(Passage for review)
Reputation: 1
I have a dataframe with a column of characters that I want to convert to integers. Some of the characters are multichar e.g. '\b'. Running apply using ord results in a TypeError.
I tried using ord() for conversion and it works fine run by itself, but throws a TypeError when I try to use it on the DataFrame:
ft_x['keyCode'].apply(lambda row : ord(row))
TypeError: ord() expected a character, but string of length 2 found
The TypeError is thrown when the character '\b' is reached.
Just doing this however works as expected:
x = '\b'
ord(x)
8
What am I missing here?
When run on the dataframe elements ord() is interpreting characters like '\b' as strings, instead of what they are - unicode representations of characters - backspace in the case of '\b'.

(Data under study)
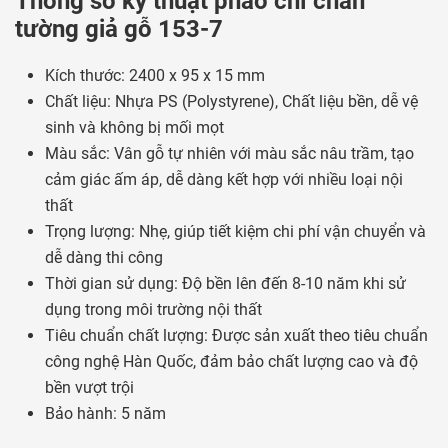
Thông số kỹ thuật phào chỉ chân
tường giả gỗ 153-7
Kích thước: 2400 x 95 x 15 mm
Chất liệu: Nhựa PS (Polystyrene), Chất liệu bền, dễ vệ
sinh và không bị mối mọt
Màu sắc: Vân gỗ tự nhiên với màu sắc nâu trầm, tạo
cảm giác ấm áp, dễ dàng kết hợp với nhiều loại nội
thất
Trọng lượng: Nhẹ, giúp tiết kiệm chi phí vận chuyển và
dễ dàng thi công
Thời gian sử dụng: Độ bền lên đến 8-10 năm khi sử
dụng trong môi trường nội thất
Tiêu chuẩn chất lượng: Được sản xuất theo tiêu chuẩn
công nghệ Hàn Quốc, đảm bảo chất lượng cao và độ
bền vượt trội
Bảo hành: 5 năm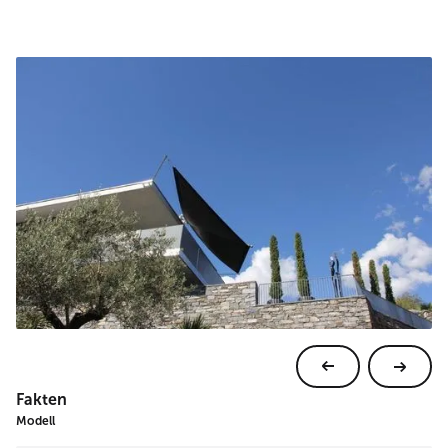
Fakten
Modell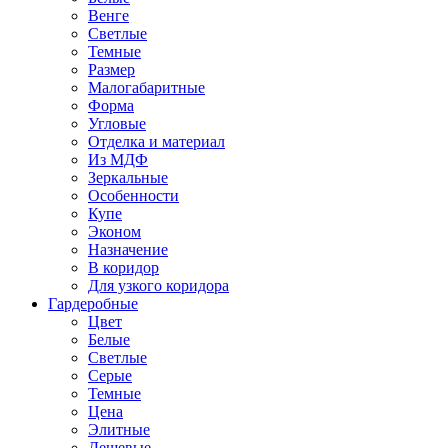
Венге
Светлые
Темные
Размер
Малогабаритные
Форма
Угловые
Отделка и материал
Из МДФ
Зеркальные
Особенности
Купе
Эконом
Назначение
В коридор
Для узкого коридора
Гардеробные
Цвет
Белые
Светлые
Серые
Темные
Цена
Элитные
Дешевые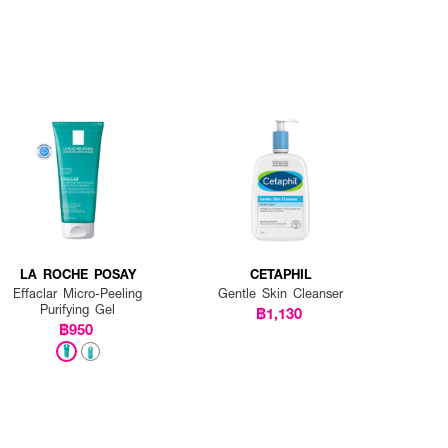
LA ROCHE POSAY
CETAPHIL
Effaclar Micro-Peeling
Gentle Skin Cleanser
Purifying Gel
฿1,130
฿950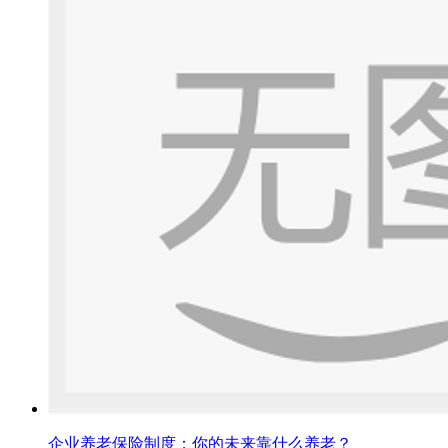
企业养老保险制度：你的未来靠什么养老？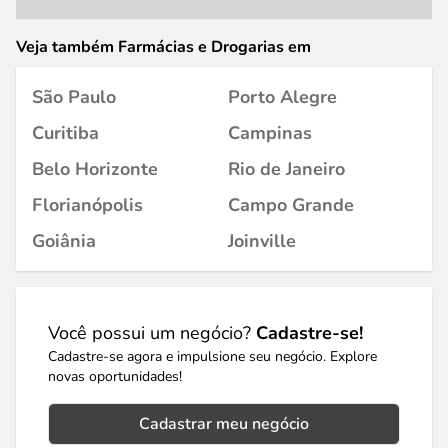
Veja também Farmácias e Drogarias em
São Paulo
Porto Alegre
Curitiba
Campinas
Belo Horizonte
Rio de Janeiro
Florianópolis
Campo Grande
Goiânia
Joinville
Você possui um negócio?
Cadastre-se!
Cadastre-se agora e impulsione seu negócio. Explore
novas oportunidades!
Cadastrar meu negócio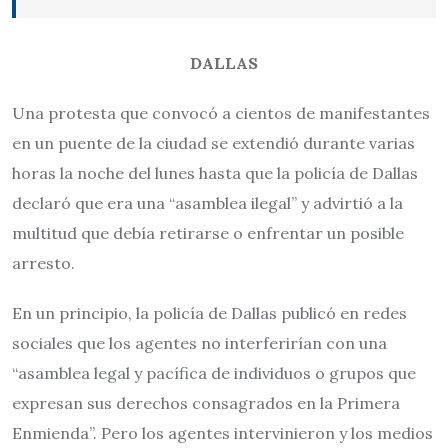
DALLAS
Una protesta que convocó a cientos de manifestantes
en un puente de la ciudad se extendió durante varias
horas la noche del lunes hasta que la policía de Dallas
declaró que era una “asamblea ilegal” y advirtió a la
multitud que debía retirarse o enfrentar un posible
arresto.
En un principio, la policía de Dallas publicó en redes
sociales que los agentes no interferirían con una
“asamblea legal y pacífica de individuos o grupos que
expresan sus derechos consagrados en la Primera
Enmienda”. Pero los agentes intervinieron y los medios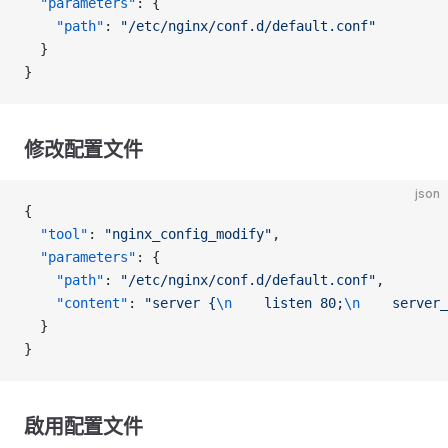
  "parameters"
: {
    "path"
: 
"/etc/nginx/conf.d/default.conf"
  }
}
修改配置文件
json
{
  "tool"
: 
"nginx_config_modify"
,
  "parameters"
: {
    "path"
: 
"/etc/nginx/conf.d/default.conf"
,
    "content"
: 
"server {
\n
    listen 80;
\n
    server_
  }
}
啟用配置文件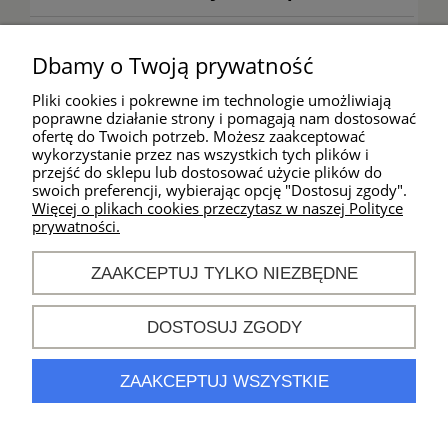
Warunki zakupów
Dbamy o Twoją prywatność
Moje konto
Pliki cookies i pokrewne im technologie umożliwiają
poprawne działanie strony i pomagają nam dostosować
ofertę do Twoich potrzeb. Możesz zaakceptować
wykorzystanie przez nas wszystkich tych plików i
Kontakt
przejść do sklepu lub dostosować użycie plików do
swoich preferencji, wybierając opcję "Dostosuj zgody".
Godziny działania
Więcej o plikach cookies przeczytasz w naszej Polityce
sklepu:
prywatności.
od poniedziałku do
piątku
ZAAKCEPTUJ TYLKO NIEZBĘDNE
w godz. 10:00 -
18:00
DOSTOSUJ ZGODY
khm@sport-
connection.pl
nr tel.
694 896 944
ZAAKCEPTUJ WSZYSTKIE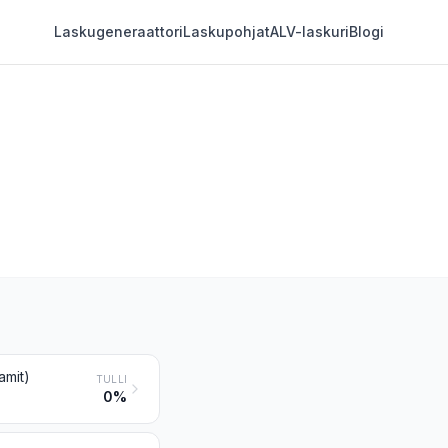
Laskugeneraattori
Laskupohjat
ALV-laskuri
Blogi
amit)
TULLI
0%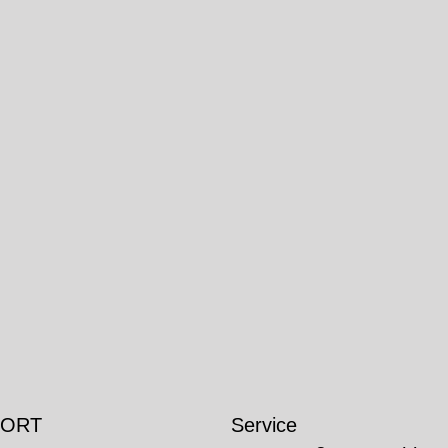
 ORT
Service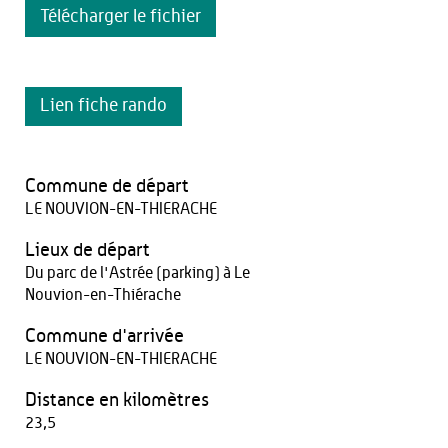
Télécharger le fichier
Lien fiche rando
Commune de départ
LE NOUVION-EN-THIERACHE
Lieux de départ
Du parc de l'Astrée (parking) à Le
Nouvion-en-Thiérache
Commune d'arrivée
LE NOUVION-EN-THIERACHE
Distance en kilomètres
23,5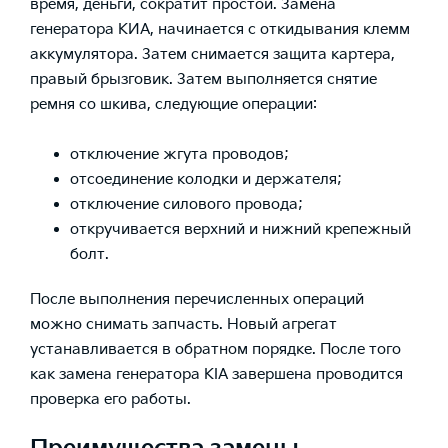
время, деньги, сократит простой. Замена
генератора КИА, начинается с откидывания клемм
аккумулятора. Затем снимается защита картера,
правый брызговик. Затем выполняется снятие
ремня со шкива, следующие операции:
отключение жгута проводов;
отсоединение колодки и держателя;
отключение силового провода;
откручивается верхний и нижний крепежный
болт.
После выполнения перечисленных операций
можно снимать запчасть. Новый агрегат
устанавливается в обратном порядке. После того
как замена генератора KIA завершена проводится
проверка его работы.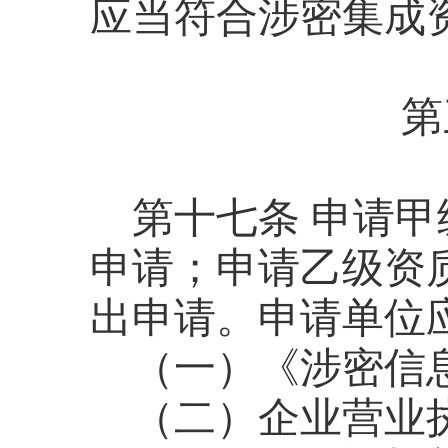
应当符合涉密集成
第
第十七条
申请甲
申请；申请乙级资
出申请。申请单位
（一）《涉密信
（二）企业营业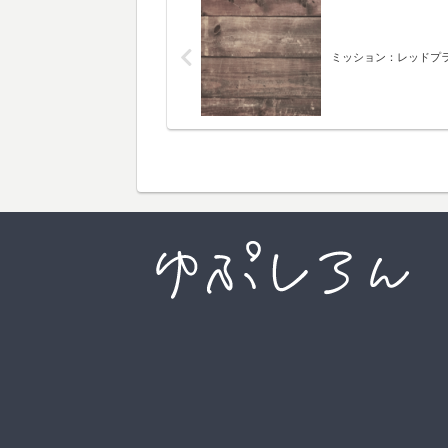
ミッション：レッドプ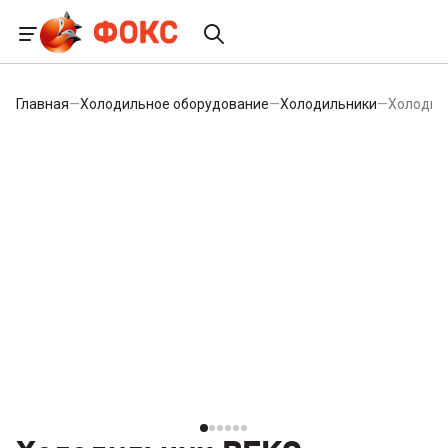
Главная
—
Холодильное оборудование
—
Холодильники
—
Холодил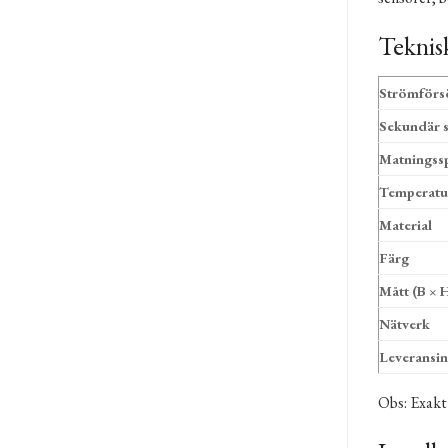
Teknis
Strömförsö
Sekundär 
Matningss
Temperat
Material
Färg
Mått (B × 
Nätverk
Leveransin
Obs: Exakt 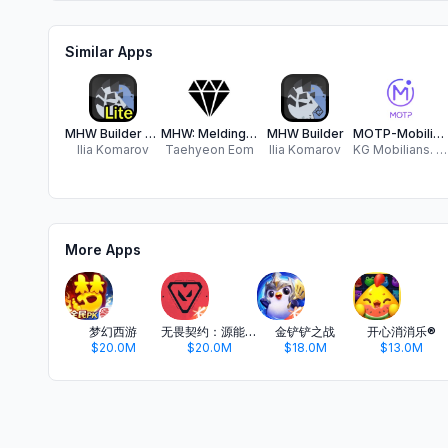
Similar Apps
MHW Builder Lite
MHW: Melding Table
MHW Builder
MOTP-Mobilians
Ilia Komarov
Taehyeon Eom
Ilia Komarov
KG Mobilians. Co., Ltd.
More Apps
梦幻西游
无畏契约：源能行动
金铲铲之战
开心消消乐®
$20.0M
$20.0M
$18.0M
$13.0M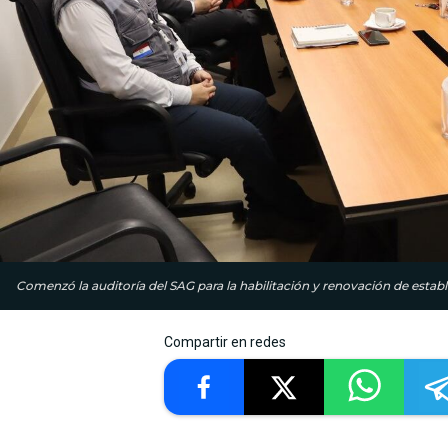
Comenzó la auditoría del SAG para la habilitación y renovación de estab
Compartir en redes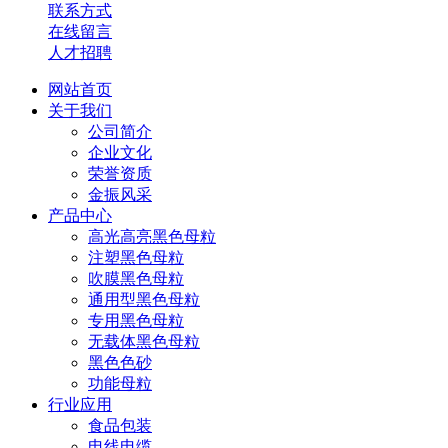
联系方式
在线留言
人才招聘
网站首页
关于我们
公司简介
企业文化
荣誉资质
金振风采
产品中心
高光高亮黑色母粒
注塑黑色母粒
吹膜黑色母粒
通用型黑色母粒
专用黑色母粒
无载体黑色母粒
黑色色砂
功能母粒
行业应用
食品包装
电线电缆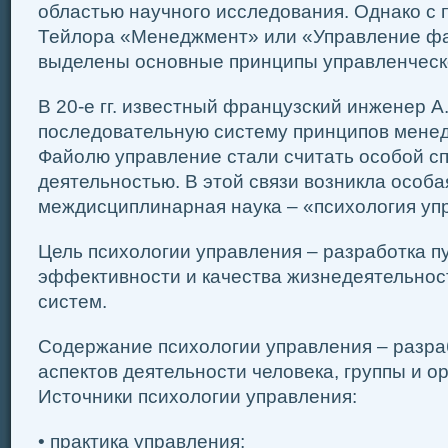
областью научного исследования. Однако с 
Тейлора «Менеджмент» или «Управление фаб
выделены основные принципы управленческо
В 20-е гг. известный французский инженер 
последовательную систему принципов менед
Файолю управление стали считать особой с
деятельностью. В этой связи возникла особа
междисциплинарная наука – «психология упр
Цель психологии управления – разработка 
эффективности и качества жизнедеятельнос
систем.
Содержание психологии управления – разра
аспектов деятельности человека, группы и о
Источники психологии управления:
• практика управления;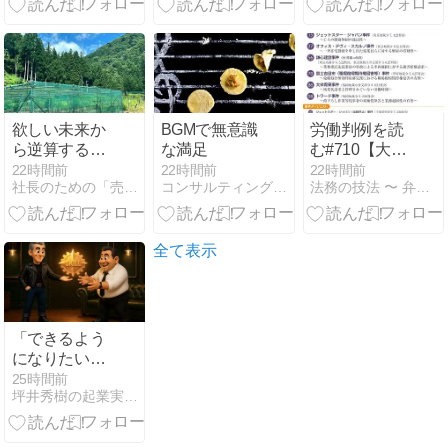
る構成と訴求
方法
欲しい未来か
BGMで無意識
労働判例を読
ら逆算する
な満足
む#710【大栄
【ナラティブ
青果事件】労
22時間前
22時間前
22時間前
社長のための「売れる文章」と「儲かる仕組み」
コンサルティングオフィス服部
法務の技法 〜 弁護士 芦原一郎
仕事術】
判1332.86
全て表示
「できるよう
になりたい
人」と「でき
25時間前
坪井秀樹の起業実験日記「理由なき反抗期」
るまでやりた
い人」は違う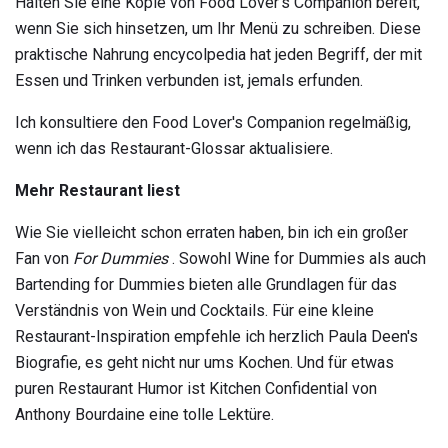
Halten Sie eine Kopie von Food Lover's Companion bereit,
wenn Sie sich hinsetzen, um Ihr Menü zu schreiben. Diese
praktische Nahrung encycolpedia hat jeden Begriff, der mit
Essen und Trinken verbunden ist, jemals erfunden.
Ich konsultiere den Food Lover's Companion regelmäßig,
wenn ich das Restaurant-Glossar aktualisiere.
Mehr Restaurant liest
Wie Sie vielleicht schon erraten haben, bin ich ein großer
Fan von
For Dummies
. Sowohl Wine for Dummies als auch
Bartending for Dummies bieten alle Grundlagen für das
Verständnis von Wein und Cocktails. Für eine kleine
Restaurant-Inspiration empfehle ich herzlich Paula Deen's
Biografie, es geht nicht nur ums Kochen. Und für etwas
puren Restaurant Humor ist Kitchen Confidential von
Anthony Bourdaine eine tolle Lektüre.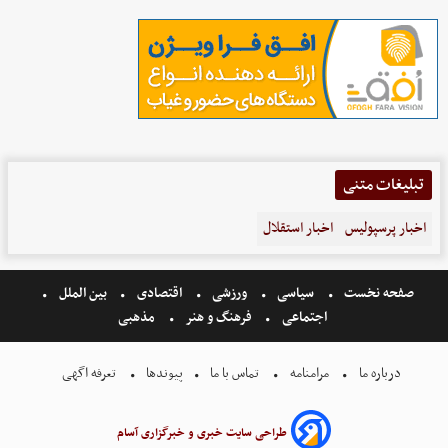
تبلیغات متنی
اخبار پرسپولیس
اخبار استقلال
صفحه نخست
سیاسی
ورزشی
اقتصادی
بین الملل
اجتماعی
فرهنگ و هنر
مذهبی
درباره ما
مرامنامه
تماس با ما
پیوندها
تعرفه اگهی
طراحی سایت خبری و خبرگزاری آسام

(Instructions)
a. Rewrite the part of the ord() question that opens with the words containing "I tried using" and closes with "case of '\b'.", changing "TypeError" to "ValueError".
b. Carry on the ord() question from its last sentence.
The material plays no part in this exercise.

(Results for each task)
a.
I tried using ord() for conversion and it works fine run by itself, but throws a ValueError when I try to use it on the DataFrame:
ft_x['keyCode'].apply(lambda row : ord(row))
ValueError: ord() expected a character, but string of length 2 found
The ValueError is thrown when the character '\b' is reached.
Just doing this however works as expected:
x = '\b'
ord(x)
8
What am I missing here?
When run on the dataframe elements ord() is interpreting characters like '\b' as strings, instead of what they are - unicode representations of characters - backspace in the case of '\b'.

b.
For reference I'm working on this dataset: https://ieee-dataport.org/open-access/emosurv-typing-biometric-keystroke-dynamics-dataset-emotion-labels-created-using using the FixedTextTypingDataset.csv I need the keyCode column as Integers.
print(ft_x.loc[ft_x['keyCode'].str.len() > 1, 'keyCode'].head(5))
33 \b
34 \u0010
35 \u0010
36 \u0010
37 \u0010
Name: keyCode, dtype: object
Upvotes: 0
Views: 651
Reputation: 1
Converting the multi-character strings to bytes and then back to integers works.
def char_to_int(char):
#ignore NaNs
if type(char) == float:
pass
elif len(char) == 1:
return int(ord(char))
else:
return int(int.from_bytes(char.encode(), byteorder='big'))
ft_x['keyCode'] = ft_x['keyCode'].apply(char_to_int)
Upvotes: 0
Reputation: 120519
You have to use a list inside apply
to transform each character of the string:
ft_x['ord'] = (ft_x['keyCode'].str.encode('utf-8')
.str.decode('unicode-escape')
.map(ord))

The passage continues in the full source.